Exercise directions —
Show all lines from the data that include the word "object".

The records —

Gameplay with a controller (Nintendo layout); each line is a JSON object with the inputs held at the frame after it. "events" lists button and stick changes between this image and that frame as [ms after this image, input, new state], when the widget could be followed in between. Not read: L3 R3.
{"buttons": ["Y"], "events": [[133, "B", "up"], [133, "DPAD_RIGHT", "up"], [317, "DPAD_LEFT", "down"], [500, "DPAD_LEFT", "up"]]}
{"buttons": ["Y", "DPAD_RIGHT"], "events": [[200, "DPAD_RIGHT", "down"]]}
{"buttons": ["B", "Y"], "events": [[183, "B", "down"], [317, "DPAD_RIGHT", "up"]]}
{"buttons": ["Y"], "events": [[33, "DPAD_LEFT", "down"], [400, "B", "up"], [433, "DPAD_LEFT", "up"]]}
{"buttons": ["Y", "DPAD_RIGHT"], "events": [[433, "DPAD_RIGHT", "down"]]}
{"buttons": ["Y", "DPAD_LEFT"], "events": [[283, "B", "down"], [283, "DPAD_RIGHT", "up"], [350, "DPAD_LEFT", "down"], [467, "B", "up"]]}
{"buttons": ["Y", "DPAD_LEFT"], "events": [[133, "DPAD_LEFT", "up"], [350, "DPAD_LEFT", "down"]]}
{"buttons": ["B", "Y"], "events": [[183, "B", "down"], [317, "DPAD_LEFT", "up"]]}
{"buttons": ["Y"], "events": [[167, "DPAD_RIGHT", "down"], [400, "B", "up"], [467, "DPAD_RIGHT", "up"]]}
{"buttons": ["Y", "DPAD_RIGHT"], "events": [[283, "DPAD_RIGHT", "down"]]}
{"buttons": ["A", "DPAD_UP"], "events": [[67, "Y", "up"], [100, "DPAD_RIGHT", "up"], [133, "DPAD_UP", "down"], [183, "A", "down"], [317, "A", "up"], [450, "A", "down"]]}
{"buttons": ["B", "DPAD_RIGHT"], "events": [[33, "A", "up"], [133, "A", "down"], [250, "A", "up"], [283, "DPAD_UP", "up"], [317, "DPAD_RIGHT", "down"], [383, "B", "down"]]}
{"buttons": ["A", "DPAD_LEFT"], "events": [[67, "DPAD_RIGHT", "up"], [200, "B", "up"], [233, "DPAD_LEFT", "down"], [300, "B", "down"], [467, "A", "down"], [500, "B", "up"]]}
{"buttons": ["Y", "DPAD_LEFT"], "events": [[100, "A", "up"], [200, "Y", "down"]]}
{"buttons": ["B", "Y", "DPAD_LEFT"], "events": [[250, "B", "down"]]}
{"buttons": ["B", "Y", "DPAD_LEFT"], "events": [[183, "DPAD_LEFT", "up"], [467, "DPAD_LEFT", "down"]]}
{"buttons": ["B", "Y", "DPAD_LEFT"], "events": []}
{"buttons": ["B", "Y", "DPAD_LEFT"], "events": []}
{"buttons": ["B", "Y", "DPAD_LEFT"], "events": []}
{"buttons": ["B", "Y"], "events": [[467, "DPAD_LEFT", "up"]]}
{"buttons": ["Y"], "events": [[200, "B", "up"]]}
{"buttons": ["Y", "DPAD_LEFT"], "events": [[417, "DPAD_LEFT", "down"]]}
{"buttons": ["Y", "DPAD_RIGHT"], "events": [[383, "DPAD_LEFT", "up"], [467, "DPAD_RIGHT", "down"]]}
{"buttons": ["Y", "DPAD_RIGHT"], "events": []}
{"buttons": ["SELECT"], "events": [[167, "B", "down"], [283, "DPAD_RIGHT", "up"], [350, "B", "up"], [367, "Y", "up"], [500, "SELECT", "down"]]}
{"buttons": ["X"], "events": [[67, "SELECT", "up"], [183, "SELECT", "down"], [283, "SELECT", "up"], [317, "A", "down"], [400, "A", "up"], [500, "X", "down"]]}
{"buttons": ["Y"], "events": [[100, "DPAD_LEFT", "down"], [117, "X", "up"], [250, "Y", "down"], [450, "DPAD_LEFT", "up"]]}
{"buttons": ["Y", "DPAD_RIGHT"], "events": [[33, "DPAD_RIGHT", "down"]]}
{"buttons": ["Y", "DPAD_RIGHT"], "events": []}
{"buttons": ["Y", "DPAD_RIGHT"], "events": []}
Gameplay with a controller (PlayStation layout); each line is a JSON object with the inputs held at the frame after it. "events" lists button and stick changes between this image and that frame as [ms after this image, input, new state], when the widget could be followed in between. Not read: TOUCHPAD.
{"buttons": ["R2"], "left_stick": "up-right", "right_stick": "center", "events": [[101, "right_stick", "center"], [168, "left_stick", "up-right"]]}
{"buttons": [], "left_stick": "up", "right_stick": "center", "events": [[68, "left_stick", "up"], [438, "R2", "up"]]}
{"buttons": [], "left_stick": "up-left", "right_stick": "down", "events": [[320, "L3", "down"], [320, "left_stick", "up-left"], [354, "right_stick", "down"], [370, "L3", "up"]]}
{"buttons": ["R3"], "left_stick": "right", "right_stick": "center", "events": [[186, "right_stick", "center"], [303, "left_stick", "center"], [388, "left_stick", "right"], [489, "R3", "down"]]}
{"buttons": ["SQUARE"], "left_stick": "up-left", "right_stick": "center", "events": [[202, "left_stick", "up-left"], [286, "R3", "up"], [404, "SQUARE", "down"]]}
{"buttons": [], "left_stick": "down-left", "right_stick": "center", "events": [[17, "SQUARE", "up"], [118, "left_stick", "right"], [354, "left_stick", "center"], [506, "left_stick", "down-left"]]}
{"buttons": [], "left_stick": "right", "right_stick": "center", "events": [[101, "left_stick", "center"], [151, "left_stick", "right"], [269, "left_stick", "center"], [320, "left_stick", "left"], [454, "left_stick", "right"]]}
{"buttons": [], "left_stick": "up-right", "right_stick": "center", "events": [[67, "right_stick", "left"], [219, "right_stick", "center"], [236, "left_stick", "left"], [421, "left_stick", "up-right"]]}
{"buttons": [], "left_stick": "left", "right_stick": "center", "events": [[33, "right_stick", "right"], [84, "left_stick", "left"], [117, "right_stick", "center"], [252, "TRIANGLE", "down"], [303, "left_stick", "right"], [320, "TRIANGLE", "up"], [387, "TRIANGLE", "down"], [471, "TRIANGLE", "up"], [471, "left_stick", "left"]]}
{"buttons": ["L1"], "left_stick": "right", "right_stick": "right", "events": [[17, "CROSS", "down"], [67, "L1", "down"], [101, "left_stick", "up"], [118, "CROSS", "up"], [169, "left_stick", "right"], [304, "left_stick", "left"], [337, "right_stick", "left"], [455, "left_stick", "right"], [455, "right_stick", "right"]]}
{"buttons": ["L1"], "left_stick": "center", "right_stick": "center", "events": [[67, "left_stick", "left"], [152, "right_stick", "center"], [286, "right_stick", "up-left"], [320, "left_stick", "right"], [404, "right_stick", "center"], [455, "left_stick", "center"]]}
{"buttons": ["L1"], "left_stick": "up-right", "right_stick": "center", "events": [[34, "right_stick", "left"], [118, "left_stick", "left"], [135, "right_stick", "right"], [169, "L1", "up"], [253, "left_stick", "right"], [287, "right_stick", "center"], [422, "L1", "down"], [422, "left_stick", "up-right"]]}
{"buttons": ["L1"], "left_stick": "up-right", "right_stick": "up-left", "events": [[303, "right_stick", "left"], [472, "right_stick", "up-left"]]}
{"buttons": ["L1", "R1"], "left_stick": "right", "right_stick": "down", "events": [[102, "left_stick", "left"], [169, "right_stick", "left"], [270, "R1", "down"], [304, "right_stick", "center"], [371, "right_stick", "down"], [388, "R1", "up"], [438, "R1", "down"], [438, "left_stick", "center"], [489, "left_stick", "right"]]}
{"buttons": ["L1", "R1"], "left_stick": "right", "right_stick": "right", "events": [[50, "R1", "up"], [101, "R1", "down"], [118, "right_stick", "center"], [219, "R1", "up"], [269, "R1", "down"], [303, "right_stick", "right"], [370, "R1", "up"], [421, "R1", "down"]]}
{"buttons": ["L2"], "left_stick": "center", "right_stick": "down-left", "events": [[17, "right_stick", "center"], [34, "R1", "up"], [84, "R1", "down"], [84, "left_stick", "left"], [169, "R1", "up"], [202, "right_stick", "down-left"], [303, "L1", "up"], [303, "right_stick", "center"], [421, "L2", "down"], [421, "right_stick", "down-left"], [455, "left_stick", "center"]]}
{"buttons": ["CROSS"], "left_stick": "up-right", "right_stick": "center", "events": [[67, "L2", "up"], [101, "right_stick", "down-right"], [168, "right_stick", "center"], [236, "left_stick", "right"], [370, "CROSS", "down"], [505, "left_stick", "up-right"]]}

Your response —
Gameplay with a controller (Nintendo layout); each line is a JSON object with the inputs held at the frame after it. "events" lists button and stick changes between this image and that frame as [ms after this image, input, new state], when the widget could be followed in between. Not read: L3 R3.
Gameplay with a controller (PlayStation layout); each line is a JSON object with the inputs held at the frame after it. "events" lists button and stick changes between this image and that frame as [ms after this image, input, new state], when the widget could be followed in between. Not read: TOUCHPAD.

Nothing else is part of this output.